-------- Texto fornecido --------

CICATRIZAR
Por vezes, o tempo
parece que sofre uma ferida profunda e que deixa de crescer. Para que ela
cicatrize, é necessário exorcizar o tempo que ficou para trás dessa ferida. Mas
para muitos já é tarde de mais, já envelheceram e não têm ânimo para recuperar:
ficam irremediavelmente presos a esse tempo, espectros em vida, memórias palpáveis
de algo que já não existe.
A Terra Onde o
Tempo Parou, a última “autobiografia mistificada” de Bohumil Hrabal
a ser traduzida (a classificação é do próprio autor), é uma tentativa de
compreender, através de uma saga familiar, gentes expurgadas da história. Neste
sentido, esta novela, ao evocar essas gentes que duplamente morreram, é, como
toda a efectiva criação, um exorcismo da morte, urna forma particular de
cicatrizar as feridas que atingiram a Checoslováquia deste século: a ocupação
nazi, a implantação do Estado socialista.
À primeira análise,
para quem leu Comboios Rigorosamente Vigiados ou Eu Que Servi o Rei de Inglaterra,
esta novela não traz nada de novo ao que se conhece da obra de Bohumil Hrabal.

--------

▶ **Instrução**
Responda a estas perguntas sobre o texto acima, a respeito de A Terra Onde o Tempo Parou:
1. Quem classificou a obra como "autobiografia mistificada"?
2. Que feridas da Checoslováquia do século são citadas?
3. Que outras obras de Bohumil Hrabal o texto menciona?

-------- Dados --------

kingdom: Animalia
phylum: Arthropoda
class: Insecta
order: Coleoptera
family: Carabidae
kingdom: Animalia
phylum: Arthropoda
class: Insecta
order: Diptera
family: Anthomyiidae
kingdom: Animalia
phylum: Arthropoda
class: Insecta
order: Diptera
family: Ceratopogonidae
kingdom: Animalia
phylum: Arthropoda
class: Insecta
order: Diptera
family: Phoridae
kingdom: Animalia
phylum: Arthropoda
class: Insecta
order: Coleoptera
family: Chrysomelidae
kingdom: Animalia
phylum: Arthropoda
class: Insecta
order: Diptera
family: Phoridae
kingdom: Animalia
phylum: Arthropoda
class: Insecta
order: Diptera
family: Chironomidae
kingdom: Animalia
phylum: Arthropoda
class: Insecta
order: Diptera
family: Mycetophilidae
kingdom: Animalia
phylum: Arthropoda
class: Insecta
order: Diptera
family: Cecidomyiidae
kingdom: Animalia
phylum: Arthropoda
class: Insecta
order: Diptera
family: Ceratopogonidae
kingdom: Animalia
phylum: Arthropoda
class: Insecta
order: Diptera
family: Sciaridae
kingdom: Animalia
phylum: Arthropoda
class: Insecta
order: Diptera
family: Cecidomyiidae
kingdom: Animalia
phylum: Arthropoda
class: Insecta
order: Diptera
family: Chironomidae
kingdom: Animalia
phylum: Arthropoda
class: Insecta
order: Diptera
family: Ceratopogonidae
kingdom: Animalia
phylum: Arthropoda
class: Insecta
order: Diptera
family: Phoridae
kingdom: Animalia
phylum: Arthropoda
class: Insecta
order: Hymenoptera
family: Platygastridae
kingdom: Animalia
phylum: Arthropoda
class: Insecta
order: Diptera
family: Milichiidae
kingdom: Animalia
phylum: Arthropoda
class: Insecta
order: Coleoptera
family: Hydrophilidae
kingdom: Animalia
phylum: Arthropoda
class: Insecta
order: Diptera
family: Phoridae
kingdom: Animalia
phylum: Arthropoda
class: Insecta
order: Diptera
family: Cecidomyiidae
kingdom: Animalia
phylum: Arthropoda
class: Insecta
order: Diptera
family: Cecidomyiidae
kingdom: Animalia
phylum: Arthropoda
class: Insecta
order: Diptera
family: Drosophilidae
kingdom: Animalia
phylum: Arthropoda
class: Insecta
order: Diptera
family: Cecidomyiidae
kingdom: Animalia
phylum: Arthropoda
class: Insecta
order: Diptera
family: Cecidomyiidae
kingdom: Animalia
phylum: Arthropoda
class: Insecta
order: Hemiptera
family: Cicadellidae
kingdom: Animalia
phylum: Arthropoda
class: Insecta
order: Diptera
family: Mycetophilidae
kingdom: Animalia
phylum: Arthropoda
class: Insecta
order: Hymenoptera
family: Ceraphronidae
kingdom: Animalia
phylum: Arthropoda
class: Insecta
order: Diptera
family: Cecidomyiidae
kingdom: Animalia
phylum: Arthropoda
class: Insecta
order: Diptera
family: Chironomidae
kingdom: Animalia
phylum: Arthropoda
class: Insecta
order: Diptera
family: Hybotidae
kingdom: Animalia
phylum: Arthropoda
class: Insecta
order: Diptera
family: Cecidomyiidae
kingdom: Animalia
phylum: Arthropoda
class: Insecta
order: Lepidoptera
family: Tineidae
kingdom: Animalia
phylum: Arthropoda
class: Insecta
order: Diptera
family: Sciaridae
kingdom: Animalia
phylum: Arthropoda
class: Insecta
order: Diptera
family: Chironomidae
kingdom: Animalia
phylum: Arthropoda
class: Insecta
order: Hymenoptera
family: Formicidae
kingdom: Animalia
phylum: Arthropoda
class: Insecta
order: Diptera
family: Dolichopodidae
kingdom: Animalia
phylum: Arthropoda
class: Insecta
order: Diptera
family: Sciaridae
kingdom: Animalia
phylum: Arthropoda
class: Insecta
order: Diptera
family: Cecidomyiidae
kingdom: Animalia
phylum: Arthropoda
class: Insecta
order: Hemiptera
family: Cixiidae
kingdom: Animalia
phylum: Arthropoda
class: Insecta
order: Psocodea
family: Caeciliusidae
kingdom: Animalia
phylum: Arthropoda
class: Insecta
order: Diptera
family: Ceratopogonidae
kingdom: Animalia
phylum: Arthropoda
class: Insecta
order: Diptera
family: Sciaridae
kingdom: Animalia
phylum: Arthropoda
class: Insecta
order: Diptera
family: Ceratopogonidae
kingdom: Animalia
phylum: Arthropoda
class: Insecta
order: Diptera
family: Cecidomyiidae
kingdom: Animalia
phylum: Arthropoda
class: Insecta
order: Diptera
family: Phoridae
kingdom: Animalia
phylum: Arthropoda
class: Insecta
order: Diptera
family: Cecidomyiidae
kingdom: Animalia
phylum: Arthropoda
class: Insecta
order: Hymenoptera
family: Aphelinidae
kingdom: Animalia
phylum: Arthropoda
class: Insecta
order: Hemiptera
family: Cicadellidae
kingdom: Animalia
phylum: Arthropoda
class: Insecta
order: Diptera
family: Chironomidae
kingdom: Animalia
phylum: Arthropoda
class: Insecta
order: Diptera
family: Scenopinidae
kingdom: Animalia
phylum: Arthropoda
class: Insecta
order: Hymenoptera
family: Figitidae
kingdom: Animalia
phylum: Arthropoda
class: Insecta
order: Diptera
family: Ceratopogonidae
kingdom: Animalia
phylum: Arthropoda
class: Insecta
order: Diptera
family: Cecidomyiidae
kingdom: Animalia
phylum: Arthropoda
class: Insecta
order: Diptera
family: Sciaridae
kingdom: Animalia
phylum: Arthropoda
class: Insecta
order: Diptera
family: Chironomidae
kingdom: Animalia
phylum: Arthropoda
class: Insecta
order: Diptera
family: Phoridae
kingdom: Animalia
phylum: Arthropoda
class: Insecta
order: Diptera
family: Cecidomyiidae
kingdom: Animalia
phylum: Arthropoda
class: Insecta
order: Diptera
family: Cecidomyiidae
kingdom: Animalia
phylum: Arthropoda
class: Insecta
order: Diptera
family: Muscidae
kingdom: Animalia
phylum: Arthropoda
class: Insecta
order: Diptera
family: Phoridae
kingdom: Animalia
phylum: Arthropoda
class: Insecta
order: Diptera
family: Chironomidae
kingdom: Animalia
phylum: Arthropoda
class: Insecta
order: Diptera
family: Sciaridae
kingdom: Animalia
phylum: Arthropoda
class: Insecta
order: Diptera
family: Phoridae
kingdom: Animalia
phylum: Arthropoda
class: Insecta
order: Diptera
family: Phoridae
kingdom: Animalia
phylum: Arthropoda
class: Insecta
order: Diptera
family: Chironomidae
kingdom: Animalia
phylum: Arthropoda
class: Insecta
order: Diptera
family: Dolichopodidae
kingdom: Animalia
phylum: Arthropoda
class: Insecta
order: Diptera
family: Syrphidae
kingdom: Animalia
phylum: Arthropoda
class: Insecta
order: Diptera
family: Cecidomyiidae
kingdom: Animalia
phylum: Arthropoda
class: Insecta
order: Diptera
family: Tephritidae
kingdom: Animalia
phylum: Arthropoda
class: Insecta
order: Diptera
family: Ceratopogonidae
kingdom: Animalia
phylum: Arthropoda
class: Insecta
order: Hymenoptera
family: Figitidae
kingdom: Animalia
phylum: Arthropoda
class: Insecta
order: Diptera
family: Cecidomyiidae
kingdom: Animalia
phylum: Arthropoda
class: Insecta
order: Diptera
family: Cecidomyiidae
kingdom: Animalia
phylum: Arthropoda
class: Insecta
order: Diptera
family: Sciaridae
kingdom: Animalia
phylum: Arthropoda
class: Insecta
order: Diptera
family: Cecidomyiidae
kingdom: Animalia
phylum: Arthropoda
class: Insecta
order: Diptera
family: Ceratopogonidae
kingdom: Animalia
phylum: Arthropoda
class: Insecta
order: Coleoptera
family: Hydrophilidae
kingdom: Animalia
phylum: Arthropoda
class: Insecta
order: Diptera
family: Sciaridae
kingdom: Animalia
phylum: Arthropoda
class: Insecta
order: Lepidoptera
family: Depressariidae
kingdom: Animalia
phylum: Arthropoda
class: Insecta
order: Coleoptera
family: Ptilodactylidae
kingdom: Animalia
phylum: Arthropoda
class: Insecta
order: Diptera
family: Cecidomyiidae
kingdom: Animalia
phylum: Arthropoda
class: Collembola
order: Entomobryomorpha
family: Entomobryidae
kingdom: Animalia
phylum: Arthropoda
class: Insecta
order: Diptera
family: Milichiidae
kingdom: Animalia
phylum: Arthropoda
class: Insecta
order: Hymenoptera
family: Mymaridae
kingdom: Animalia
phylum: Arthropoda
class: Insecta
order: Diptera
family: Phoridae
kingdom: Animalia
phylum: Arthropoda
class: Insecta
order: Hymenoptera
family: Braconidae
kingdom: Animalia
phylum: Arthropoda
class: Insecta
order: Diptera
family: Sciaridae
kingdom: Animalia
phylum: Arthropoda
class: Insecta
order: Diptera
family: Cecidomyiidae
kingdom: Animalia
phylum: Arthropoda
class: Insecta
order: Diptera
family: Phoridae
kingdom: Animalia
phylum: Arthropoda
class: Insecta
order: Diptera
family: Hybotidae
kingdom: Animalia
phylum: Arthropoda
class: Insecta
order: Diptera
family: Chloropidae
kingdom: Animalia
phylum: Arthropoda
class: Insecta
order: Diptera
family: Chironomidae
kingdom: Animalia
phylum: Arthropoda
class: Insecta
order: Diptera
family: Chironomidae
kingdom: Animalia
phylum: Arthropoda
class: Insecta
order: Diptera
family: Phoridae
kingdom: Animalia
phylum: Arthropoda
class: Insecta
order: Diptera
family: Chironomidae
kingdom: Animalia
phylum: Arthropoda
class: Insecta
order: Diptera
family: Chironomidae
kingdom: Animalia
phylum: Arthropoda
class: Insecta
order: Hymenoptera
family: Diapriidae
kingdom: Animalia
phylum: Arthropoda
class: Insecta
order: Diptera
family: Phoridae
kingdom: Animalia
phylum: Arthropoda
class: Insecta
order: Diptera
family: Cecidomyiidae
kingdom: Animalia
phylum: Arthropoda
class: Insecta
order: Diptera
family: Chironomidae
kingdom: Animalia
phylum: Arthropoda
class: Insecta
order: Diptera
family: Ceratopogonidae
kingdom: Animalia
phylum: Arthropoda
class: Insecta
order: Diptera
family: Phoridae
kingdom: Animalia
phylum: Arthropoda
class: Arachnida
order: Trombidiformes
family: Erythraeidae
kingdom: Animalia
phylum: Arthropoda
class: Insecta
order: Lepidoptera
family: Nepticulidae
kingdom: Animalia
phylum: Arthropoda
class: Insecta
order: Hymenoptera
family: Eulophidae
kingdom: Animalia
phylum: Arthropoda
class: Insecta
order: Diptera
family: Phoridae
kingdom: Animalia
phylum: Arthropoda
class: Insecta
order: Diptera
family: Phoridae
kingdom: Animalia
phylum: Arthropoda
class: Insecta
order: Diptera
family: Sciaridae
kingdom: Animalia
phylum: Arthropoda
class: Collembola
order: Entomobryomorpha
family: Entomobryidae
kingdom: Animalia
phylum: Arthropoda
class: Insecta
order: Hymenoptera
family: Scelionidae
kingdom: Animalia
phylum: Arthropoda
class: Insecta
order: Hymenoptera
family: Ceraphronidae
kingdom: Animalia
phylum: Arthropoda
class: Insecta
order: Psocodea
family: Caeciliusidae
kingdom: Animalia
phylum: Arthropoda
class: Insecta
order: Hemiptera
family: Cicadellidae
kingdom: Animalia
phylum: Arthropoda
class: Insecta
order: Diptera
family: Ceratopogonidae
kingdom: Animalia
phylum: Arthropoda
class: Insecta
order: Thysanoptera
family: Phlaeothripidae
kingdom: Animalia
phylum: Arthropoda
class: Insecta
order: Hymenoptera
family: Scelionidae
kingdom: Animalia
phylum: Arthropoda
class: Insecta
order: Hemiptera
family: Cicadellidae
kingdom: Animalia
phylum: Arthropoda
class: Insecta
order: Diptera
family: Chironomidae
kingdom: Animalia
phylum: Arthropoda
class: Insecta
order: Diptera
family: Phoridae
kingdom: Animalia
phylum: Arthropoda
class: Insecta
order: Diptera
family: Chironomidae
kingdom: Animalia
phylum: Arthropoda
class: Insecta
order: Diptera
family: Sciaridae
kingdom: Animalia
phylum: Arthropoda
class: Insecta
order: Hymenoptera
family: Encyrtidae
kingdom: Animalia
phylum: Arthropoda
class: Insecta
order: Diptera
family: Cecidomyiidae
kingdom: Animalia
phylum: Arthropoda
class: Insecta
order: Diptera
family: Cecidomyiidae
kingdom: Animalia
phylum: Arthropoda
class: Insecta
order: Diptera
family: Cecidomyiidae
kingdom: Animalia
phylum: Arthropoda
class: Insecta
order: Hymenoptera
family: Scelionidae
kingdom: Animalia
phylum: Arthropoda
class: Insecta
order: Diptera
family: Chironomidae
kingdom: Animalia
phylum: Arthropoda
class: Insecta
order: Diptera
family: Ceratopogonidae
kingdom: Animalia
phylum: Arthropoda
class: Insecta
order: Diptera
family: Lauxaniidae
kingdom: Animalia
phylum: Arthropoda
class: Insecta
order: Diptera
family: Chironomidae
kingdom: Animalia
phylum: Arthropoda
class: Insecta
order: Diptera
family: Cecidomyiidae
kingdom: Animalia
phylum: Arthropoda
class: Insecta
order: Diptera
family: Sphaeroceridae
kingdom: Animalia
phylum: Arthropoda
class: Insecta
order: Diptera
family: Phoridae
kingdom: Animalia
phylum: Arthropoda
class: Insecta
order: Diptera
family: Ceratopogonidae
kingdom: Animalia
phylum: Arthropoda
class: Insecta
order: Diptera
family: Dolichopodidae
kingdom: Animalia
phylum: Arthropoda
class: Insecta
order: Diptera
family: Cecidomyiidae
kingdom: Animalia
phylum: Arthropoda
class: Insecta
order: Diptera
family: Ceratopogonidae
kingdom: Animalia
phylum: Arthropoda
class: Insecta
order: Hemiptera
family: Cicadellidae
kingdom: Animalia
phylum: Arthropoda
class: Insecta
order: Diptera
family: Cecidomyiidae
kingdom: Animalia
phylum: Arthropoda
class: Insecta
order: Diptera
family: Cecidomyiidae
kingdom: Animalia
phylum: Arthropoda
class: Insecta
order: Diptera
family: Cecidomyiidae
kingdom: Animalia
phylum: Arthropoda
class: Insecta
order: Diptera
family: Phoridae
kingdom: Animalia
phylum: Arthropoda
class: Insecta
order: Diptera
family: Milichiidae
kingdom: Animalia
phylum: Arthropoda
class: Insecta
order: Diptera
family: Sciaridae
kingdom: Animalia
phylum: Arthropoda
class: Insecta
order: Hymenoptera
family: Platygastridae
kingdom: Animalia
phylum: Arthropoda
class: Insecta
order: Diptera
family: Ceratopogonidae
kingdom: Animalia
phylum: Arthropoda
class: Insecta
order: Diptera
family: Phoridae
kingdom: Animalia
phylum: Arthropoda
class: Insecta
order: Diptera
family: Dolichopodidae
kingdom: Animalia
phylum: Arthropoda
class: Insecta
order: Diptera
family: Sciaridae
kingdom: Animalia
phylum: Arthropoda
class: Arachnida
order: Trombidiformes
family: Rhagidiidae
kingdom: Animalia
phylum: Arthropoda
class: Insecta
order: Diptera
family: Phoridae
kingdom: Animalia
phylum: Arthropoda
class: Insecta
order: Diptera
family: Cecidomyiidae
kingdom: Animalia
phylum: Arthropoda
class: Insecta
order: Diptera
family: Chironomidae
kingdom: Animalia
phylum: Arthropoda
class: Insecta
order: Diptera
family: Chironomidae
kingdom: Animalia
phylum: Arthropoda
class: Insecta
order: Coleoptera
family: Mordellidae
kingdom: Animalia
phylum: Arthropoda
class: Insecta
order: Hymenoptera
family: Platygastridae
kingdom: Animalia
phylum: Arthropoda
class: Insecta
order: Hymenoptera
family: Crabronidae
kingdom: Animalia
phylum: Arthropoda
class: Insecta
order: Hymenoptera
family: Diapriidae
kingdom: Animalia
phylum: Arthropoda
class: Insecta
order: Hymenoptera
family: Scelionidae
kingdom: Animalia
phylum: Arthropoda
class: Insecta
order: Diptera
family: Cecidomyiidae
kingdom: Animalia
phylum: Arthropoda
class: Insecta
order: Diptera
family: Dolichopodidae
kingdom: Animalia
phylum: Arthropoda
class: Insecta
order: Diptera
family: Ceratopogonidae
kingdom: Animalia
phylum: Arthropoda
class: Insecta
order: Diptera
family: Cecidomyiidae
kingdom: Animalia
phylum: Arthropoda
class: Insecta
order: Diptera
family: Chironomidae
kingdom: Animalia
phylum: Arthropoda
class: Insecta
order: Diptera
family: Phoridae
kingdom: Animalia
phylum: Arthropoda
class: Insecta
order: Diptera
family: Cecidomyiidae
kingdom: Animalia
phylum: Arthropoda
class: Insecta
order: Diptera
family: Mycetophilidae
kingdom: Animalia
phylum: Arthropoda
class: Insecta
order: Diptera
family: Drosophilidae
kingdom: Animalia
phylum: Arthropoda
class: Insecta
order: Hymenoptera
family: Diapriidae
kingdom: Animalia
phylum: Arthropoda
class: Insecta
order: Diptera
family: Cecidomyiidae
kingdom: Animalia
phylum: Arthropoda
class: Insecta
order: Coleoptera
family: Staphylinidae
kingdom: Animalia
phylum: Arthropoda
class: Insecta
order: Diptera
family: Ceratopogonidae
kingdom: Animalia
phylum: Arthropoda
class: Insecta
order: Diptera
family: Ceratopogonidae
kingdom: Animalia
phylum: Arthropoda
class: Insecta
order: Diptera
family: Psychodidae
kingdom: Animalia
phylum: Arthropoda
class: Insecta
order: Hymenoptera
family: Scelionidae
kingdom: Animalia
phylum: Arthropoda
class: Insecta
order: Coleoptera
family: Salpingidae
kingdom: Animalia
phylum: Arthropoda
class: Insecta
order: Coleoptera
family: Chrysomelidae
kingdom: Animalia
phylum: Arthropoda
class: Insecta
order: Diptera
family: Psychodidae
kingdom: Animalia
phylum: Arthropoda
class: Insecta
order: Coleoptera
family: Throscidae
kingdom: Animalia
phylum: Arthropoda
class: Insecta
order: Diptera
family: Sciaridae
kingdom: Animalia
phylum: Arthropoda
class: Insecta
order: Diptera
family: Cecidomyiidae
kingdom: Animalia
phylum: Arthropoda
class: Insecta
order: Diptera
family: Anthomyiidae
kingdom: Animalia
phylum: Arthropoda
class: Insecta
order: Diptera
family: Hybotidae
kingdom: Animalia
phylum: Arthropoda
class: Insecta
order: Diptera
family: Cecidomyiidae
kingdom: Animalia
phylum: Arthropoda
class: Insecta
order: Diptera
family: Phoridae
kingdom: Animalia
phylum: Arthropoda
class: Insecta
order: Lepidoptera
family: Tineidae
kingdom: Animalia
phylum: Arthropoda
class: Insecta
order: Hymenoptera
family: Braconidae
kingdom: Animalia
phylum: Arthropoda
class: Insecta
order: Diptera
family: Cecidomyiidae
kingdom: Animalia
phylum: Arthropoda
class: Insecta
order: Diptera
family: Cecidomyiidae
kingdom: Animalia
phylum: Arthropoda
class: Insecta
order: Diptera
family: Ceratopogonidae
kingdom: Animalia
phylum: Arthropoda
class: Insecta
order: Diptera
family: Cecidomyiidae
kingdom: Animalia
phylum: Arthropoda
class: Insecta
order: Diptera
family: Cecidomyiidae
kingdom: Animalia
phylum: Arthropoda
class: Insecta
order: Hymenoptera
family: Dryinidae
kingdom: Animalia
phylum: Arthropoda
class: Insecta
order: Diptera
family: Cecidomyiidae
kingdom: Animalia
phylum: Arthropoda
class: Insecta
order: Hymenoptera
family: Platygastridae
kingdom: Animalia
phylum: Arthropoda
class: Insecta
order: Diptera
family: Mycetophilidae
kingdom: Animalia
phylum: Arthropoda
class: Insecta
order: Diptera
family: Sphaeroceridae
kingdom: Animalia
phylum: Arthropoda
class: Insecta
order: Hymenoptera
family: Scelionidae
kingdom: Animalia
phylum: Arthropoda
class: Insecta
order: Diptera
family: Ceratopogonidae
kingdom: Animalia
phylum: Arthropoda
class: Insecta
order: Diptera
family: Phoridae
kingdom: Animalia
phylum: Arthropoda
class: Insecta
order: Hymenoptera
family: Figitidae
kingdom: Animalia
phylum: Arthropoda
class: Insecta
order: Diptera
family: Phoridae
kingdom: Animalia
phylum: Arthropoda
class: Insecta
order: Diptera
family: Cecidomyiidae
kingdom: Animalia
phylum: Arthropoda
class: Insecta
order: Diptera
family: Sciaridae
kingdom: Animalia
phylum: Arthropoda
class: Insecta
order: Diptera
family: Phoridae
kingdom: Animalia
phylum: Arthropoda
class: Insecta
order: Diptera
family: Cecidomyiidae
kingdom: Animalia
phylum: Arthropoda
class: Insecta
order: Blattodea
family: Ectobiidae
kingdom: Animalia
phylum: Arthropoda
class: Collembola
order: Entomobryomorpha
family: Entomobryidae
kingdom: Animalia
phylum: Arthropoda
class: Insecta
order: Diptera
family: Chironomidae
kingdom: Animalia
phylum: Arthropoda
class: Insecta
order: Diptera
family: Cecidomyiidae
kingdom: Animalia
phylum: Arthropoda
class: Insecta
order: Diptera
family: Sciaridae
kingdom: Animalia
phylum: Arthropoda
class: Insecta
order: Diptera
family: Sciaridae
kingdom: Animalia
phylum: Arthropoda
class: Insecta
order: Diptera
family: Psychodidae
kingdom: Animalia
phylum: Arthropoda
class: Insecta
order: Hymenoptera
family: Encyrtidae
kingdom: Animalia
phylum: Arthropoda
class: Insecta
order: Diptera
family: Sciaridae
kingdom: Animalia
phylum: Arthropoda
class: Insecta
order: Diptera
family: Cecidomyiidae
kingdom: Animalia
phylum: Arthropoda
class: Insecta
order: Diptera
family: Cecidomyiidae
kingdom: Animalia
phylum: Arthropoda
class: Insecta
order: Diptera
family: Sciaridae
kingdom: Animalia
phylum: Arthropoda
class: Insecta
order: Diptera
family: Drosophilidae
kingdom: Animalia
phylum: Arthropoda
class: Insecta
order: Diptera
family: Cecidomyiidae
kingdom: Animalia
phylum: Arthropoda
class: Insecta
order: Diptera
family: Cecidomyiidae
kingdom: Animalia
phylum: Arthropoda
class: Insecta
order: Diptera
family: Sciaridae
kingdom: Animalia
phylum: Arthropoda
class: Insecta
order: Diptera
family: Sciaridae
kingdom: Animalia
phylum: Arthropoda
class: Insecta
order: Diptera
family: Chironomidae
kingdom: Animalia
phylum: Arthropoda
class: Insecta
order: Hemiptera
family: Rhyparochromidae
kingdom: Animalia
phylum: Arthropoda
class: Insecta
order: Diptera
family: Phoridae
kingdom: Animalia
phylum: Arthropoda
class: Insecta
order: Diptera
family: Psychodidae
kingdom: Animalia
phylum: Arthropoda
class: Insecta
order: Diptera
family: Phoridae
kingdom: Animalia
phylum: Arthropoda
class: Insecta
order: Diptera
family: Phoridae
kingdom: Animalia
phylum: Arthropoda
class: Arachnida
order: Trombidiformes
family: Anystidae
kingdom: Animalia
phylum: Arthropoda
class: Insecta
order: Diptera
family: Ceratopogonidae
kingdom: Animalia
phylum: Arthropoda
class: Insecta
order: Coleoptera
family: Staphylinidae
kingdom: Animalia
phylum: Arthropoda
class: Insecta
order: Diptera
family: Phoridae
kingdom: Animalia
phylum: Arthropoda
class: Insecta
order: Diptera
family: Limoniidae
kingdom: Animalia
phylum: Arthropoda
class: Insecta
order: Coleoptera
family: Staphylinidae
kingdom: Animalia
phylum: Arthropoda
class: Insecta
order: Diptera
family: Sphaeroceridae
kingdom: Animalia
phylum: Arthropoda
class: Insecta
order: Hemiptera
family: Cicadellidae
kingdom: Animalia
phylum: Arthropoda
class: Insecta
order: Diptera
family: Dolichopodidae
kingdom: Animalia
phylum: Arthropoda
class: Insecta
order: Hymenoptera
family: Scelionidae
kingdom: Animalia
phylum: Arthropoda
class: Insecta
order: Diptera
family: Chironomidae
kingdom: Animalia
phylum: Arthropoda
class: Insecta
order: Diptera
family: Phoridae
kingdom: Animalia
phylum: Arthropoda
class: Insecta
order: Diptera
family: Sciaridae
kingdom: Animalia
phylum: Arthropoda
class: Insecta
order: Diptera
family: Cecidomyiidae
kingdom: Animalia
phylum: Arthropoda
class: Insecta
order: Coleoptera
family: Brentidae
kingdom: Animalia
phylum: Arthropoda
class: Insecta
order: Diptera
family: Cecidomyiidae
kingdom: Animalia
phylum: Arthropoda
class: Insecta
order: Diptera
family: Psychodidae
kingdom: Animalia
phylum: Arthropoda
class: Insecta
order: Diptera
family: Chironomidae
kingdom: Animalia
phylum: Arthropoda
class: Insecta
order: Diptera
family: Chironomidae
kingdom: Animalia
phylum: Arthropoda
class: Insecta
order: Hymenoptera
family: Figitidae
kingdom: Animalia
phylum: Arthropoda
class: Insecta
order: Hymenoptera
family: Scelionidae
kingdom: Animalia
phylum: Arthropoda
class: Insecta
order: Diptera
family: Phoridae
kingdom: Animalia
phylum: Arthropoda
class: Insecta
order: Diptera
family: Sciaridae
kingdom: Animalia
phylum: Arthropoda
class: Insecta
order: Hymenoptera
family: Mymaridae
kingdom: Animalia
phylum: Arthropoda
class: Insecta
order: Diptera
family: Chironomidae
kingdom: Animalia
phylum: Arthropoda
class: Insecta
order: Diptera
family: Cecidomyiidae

--------

▶ **Resposta completa**
1. O próprio autor, Bohumil Hrabal.
2. A ocupação nazi e a implantação do Estado socialista.
3. Comboios Rigorosamente Vigiados e Eu Que Servi o Rei de Inglaterra.